Чтение онлайн

ЖАНРЫ

Шрифт:

Взгляд Микаэлы упирается в пол. Волосы ее, гладкие, блестящие, тяжелые, разделенные косым пробором, закрывают лицо. Она вскидывает на меня глаза. Мне вдруг становится не по себе от того, что я так много болтаю.

Потом она говорит:

— Что такое душа, я не знаю. Но мне кажется, в теле заключено все, что там было всегда.

Мы вместе стоим на зимнем тротуаре в белесой темноте. Я знаю меньше, чем свет от лампочки в окне, потому что ему ведомо, как проникнуть на улицу и до предела обострить тоску ожидания.

Волосы и шляпа рамкой обрамляют ее спокойное лицо. Она очень молода. Нас разделяют двадцать пять лет. Глядя на нее, я испытываю такое чистое сожаление, такую прозрачную печаль, что они чем-то схожи с радостью. Ее шляпа, снег напоминают мне стихотворение Ахматовой, где в двух строках поэтесса потрясает кулаками, потом слагает

руки в молитве:

Ты опоздал на много лет,Но все-таки тебе я рада [100] .

100

Анна Ахматова. «Широк и желт вечерний свет…» (1915).

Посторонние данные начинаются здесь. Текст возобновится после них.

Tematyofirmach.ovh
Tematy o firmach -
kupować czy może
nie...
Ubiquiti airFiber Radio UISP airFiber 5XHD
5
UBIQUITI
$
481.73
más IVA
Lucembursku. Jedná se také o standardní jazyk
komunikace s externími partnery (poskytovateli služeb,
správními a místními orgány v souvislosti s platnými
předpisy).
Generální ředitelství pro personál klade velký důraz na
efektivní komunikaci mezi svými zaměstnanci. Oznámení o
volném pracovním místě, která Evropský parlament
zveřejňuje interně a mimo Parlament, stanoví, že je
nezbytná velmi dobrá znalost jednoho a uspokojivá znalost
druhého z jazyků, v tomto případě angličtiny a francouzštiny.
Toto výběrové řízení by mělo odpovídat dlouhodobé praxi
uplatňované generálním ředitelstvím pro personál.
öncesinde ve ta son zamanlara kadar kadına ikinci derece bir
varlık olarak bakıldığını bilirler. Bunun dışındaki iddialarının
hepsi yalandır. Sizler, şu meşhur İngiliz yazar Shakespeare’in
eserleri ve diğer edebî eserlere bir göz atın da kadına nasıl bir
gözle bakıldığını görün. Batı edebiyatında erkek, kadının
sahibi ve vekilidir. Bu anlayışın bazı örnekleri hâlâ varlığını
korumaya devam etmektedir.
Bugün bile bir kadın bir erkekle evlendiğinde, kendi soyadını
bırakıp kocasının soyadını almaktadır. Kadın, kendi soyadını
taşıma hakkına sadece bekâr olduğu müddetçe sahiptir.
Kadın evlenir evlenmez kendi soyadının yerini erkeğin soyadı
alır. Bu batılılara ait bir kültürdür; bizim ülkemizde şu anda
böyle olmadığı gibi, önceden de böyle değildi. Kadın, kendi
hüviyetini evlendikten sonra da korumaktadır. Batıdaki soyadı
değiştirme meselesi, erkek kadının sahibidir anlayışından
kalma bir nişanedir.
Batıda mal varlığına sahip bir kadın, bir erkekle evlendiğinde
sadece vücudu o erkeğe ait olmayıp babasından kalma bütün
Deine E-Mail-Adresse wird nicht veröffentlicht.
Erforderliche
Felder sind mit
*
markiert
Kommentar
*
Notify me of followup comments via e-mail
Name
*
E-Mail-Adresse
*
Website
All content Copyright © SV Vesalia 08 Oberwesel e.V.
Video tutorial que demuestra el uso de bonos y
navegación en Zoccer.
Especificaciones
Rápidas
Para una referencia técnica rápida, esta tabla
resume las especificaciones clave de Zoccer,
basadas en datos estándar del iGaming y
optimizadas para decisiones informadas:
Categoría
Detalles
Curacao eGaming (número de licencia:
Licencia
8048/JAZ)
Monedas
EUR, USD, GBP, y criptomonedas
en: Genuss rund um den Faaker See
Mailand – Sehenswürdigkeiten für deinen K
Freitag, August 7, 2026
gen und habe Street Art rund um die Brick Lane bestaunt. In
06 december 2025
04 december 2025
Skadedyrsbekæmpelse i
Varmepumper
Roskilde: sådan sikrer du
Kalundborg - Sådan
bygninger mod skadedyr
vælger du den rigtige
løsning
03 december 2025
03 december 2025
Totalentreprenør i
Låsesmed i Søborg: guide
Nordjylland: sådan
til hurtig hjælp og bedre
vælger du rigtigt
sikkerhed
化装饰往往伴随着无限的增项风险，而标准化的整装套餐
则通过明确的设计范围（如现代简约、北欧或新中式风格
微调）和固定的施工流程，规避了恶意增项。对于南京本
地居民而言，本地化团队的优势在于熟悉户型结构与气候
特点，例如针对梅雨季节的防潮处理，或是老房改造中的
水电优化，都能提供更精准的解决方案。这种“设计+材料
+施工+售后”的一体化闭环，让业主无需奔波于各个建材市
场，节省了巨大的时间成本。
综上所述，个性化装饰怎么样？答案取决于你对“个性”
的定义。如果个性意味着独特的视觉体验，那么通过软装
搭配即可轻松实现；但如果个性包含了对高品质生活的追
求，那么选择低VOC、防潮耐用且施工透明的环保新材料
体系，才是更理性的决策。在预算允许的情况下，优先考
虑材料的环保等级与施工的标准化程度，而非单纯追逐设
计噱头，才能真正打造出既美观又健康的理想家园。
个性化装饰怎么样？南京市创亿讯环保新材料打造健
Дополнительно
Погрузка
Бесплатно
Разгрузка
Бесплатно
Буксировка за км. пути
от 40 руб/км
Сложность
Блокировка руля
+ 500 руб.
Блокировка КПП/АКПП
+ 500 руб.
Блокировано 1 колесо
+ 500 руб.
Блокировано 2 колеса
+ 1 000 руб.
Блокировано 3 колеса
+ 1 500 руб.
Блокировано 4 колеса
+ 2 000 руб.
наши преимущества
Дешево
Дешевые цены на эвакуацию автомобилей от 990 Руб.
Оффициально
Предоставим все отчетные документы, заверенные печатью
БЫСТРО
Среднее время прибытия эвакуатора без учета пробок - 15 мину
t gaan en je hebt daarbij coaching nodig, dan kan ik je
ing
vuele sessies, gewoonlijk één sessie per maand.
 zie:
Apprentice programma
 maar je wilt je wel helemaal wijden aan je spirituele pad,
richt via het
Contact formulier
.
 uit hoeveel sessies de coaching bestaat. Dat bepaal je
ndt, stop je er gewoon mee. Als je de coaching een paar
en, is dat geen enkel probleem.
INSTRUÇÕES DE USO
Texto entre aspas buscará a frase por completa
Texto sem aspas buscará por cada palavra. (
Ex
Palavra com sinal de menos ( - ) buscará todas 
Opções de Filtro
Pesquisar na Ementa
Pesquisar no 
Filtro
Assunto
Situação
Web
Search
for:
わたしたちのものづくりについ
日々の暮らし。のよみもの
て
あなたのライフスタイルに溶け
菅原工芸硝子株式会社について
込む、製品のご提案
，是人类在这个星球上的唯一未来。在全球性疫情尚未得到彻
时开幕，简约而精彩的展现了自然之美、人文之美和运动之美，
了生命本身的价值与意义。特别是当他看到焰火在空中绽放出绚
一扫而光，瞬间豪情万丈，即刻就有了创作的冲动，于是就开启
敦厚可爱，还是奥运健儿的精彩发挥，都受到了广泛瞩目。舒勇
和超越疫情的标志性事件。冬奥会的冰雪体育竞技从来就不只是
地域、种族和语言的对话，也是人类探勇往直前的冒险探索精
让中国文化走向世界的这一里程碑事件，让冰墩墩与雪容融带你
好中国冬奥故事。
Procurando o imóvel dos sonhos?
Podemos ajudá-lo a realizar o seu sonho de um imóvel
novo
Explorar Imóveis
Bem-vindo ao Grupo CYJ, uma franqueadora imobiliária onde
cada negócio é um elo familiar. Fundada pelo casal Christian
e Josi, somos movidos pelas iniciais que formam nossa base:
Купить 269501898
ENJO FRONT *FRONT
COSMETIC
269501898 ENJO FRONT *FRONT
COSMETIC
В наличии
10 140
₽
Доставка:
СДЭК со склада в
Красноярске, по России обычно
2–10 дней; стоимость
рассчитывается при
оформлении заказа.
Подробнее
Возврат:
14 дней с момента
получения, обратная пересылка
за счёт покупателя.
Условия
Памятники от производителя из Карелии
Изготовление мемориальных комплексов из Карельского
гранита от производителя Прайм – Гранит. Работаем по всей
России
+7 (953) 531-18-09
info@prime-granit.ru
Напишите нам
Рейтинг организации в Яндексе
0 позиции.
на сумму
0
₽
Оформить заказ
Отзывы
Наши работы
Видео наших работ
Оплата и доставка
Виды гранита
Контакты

Зимняя улица, как соляная пещера. Снегопад прекратился, стало очень холодно. Холод просто немыслимый, пробирает до костей. Снежная улица тиха тишиной царства снежной белизны, неспешно дрейфующей по ледяным волнам. В свете уличных фонарей поблескивают снежинки.

Она показывает на свои легкие выходные туфельки, потом я чувствую, как ее маленькая кожаная перчатка пролезает мне под руку.

* * *

Микаэла живет над банком. Ее квартира похожа на келью чувственной монахини. Я вступаю в древний мир, отвечающий всем требованиям мечты. На полу у кушетки пошатываясь громоздятся стопки журналов — «Природа», «Археология», «Музейный работник» и груды книг — романы, издания по истории искусств, повести и рассказы для детей. Туфли свалены в кучу посреди комнаты; на столе валяется шарф. Хаос зимней спячки.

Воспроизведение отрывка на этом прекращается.